▶ **Textausschnitt**

────────

Die "Goldene Ananas" - das ist der expressionistische Dachabschluss, der das Art-Déco-Ensemble nach der Sanierung nun wieder krönt. Ein weithin sichtbares Zeichen für den Neuanfang des gesamten Museumskomplexes mit seinen drei Museen: Völkerkunde, Musikinstrumente und schließlich: Angewandte Kunst. Letzteres kann nun 2000 Kunstobjekte in 30 Räumen zeigen - und das in dieser Opulenz erstmals seit dem Zweiten Weltkrieg. Museumsdirektorin Eva Hoyer:

"Ich würde sagen, wir sind ein Haus, das jetzt endlich die Voraussetzungen hat, dem Rang seiner Sammlungen gemäß in die internationale Museumslandschaft zurückzukehren. Das Haus hatte 70 Jahre lang ein äußerst schweres Schicksal, die Sammlung war wirklich nur bruchstückhaft wahrzunehmen hier jahrzehntelang, und wissenschaftliche Arbeit hat sich in der Stille vollzogen. Wir haben Bestandskataloge herausgebracht und dennoch, wenn die Sammlung nicht zu sehen ist, und wenn man seine Museumsarbeit Jahrzehnte lang nur mit Provisorien machen muss bis hin zum Interim ist es ein schwerer Weg in die Öffentlichkeit zurück."

Antike Gewänder, mittelalterliche Holztruhen, Meißner Porzellan und Möbel aus dem Biedermeier – die glanzvolle, klug arrangierte und ausgesprochen abwechslungsreich inszenierte Ausstellung versteht es, ihre Schätze aus 2500 Jahren Kunstgeschichte untereinander in Beziehung zu setzen. Viele Gegenstände strahlen einen verblüffenden Charme aus. Design aus einer Zeit, da dieses Wort noch nicht Mode war, und noch nicht herhalten musste für Gebrauchsgegenstände, die vor allem chic sind aber oft schlecht funktionieren.

────────

▶ **Bereitgestellte Angaben**
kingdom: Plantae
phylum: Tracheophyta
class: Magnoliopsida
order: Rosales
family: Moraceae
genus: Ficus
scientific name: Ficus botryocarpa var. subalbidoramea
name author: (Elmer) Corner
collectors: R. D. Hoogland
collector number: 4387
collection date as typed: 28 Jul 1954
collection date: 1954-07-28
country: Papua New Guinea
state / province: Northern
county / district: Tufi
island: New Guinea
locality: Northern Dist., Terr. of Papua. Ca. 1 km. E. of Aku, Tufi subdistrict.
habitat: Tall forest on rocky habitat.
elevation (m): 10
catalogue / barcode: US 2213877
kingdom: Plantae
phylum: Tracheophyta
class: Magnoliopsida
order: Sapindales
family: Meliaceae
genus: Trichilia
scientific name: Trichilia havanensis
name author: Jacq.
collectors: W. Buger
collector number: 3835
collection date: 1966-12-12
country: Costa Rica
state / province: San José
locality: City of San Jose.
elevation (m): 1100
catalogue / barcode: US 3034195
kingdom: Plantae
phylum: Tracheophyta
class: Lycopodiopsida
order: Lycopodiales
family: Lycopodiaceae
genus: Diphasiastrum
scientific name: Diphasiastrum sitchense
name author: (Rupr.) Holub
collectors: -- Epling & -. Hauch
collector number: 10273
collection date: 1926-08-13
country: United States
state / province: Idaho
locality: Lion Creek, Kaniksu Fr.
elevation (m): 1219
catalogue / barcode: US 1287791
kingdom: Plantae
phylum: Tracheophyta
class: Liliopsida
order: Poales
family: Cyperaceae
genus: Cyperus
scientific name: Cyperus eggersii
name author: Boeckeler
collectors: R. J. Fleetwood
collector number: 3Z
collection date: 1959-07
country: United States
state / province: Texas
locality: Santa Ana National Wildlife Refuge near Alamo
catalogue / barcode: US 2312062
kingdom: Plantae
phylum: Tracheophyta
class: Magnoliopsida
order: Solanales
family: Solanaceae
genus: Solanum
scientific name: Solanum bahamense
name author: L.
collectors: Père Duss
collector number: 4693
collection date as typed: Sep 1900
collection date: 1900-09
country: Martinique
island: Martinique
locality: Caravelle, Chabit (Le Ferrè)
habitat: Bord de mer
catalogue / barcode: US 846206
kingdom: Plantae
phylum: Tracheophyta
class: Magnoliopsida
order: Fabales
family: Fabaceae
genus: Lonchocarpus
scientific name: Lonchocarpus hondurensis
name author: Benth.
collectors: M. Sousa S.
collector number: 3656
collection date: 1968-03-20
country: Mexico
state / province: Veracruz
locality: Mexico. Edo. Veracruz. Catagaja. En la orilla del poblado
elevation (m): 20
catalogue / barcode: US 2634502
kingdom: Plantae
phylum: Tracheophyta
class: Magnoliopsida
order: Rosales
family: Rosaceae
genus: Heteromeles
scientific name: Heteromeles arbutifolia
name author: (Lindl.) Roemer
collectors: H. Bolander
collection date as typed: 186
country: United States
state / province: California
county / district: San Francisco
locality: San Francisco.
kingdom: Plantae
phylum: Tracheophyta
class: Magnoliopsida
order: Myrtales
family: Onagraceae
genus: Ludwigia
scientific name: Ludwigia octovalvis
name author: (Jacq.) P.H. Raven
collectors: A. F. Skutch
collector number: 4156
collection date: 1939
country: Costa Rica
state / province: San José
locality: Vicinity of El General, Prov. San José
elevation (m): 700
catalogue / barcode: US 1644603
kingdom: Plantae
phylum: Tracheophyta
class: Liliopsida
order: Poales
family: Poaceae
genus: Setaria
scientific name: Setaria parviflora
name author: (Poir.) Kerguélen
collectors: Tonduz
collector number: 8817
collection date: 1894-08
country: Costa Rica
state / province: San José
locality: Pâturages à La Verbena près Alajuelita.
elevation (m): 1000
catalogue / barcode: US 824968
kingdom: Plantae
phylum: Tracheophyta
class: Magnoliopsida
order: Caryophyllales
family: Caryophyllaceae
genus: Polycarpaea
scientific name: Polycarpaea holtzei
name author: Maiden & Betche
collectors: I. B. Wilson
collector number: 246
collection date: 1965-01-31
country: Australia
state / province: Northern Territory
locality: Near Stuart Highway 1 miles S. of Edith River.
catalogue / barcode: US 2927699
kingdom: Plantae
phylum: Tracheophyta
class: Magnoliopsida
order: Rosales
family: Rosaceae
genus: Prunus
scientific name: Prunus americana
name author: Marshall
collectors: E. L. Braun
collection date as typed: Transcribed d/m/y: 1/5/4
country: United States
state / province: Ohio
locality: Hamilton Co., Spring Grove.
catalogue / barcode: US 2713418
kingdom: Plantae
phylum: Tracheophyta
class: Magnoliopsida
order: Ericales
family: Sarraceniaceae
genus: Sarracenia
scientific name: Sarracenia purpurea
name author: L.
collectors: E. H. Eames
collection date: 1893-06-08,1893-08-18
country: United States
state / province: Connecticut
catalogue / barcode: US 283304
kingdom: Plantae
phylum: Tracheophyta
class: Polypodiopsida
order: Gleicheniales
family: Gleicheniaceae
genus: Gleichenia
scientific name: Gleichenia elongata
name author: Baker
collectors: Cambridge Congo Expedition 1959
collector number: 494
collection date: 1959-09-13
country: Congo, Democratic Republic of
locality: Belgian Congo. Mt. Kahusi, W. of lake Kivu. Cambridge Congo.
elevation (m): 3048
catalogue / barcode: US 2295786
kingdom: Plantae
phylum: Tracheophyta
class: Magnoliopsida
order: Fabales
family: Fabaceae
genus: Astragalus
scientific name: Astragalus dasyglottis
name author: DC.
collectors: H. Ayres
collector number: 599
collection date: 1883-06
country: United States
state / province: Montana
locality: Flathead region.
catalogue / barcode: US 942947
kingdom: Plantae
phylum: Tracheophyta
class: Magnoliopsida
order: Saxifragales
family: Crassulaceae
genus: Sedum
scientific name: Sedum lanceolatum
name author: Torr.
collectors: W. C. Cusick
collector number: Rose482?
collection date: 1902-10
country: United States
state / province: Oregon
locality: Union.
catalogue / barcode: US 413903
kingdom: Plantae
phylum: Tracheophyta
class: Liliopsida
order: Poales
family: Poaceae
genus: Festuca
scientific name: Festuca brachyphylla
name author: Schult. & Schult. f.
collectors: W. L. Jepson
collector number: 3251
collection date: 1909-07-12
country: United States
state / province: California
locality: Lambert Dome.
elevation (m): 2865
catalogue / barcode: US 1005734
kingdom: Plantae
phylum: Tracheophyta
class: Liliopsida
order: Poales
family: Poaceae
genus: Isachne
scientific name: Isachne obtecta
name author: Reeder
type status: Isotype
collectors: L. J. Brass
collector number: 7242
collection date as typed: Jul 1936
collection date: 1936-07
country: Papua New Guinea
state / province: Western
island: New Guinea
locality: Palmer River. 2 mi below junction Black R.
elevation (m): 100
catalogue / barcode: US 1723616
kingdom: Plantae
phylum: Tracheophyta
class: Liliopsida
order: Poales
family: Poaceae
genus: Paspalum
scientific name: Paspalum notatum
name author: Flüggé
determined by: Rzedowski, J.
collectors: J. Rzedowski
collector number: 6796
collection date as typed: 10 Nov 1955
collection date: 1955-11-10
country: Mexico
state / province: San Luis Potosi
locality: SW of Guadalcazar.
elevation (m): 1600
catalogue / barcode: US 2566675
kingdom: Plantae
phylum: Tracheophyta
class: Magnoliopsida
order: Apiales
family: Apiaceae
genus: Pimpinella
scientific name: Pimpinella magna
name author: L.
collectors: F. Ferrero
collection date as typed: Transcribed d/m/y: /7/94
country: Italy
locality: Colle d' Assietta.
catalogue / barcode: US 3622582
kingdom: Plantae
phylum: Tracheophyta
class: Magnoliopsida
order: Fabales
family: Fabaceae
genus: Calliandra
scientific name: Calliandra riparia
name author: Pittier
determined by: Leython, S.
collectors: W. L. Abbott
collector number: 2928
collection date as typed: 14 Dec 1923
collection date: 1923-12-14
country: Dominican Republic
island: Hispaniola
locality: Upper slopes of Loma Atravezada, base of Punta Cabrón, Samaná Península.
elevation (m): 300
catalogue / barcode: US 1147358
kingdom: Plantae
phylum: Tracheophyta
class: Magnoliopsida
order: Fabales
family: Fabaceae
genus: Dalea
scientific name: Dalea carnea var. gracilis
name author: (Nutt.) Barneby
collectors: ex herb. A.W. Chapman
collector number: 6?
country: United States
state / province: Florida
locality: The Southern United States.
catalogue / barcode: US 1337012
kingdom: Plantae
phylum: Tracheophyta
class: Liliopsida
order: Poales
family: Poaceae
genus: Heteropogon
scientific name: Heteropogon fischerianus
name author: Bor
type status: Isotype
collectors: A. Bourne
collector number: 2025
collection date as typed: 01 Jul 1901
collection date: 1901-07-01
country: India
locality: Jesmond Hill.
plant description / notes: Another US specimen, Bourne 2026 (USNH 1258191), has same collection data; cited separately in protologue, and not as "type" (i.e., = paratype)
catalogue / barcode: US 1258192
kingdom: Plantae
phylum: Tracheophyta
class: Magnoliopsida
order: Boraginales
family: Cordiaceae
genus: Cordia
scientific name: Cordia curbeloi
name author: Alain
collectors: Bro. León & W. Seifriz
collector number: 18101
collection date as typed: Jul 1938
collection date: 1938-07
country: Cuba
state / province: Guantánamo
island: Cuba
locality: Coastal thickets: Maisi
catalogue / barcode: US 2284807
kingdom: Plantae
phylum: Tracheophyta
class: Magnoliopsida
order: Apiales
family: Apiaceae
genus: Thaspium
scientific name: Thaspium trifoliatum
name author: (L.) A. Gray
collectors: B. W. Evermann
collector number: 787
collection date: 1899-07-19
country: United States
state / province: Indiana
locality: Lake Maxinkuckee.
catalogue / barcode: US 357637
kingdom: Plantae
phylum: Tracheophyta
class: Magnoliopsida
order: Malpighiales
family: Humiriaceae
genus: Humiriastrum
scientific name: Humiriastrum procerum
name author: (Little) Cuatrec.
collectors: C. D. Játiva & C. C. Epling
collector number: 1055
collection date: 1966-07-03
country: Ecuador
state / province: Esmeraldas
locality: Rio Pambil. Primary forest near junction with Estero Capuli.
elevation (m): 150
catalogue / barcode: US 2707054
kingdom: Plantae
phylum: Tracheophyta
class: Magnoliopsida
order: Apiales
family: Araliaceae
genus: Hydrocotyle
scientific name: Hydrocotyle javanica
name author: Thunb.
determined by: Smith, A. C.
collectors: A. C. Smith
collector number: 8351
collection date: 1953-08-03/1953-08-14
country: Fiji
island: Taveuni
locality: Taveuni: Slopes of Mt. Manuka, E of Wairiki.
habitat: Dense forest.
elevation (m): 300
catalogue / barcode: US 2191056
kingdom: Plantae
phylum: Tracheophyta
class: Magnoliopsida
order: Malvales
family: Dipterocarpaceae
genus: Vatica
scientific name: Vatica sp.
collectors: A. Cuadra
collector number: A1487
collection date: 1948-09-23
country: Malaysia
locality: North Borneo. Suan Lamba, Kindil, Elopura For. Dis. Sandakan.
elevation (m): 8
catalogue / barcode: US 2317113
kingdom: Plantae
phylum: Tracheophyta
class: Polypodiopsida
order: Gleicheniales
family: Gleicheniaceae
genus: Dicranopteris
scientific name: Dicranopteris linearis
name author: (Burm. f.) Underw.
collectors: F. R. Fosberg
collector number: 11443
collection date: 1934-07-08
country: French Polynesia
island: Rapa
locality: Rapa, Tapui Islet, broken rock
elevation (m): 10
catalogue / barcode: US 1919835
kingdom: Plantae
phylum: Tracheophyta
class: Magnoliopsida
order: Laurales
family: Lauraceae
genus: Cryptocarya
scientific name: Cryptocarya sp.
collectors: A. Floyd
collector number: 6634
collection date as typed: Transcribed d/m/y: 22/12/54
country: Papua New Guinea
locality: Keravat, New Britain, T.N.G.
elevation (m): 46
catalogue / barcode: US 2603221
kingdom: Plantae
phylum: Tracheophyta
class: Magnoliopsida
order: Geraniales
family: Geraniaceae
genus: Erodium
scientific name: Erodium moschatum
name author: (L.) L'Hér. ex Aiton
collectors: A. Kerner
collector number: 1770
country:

────────

▶ **Aufgabenbeschreibung**
Wie lautet der gesamte Textausschnitt über das sanierte Museum mit der „Goldenen Ananas“? Zitiere ihn vollständig und wortgetreu.

▶ **Schriftliche Lösung**
Die "Goldene Ananas" - das ist der expressionistische Dachabschluss, der das Art-Déco-Ensemble nach der Sanierung nun wieder krönt. Ein weithin sichtbares Zeichen für den Neuanfang des gesamten Museumskomplexes mit seinen drei Museen: Völkerkunde, Musikinstrumente und schließlich: Angewandte Kunst. Letzteres kann nun 2000 Kunstobjekte in 30 Räumen zeigen - und das in dieser Opulenz erstmals seit dem Zweiten Weltkrieg. Museumsdirektorin Eva Hoyer:

"Ich würde sagen, wir sind ein Haus, das jetzt endlich die Voraussetzungen hat, dem Rang seiner Sammlungen gemäß in die internationale Museumslandschaft zurückzukehren. Das Haus hatte 70 Jahre lang ein äußerst schweres Schicksal, die Sammlung war wirklich nur bruchstückhaft wahrzunehmen hier jahrzehntelang, und wissenschaftliche Arbeit hat sich in der Stille vollzogen. Wir haben Bestandskataloge herausgebracht und dennoch, wenn die Sammlung nicht zu sehen ist, und wenn man seine Museumsarbeit Jahrzehnte lang nur mit Provisorien machen muss bis hin zum Interim ist es ein schwerer Weg in die Öffentlichkeit zurück."

Antike Gewänder, mittelalterliche Holztruhen, Meißner Porzellan und Möbel aus dem Biedermeier – die glanzvolle, klug arrangierte und ausgesprochen abwechslungsreich inszenierte Ausstellung versteht es, ihre Schätze aus 2500 Jahren Kunstgeschichte untereinander in Beziehung zu setzen. Viele Gegenstände strahlen einen verblüffenden Charme aus. Design aus einer Zeit, da dieses Wort noch nicht Mode war, und noch nicht herhalten musste für Gebrauchsgegenstände, die vor allem chic sind aber oft schlecht funktionieren.